Lei consolida reduções de área adicionais às previstas pelo governo e evidencia risco de uso de Medida Provisória para diminuir Unidades de Conservação
A MP (Medida Provisória) nº 558, que reduz a área de sete UCs (Unidades de Conservação) na Amazônia, foi publicada ontem no Diário Oficial como Lei Federal 12.678/2012. A norma foi aprovada pelo Senado no dia 29/5.
Editada em janeiro pela Presidenta Dilma Rousseff, originalmente a MP ampliava os limites do Parna (Parque Nacional) dos Campos Amazônicos (AM/RO/MT), mas reduzia os da APA (Área de Proteção Ambiental) Tapajós (PA), dos Parnas da Amazônia (AM/PA) e do Mapinguari (AM/RO), das Flonas (Florestas Nacionais) de Crepori, Itaituba I e II (todas no Pará).
No total, o primeiro Parna ganhou 87,7 mil hectares e as outras seis áreas perderam juntas 86 mil hectares.
As alterações foram feitas para regularizar a ocupação de agricultores e acomodar a implantação das hidrelétricas de Jirau, Santo Antônio e Tabajara, em Rondônia, e do complexo hidrelétrico do Tapajós, no Pará (saiba mais).
++++++++++++++++++++
**TAREFA**:
Atualize o trecho da notícia sobre a Lei 12.678/2012 que vai de "Editada em janeiro" a "(todas no Pará).", trocando "janeiro" por "fevereiro".

**DADOS FORNECIDOS**:
++++++++++++++++++++
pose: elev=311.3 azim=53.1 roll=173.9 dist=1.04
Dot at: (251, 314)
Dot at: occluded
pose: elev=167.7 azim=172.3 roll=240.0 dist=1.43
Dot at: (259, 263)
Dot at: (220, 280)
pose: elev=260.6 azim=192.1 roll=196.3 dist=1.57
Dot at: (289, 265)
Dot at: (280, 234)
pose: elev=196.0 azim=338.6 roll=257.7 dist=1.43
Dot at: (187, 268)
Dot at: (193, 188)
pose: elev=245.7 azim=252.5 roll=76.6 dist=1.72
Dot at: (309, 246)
++++++++++++++++++++
**RESPOSTA COMPLETA**:
Editada em fevereiro pela Presidenta Dilma Rousseff, originalmente a MP ampliava os limites do Parna (Parque Nacional) dos Campos Amazônicos (AM/RO/MT), mas reduzia os da APA (Área de Proteção Ambiental) Tapajós (PA), dos Parnas da Amazônia (AM/PA) e do Mapinguari (AM/RO), das Flonas (Florestas Nacionais) de Crepori, Itaituba I e II (todas no Pará).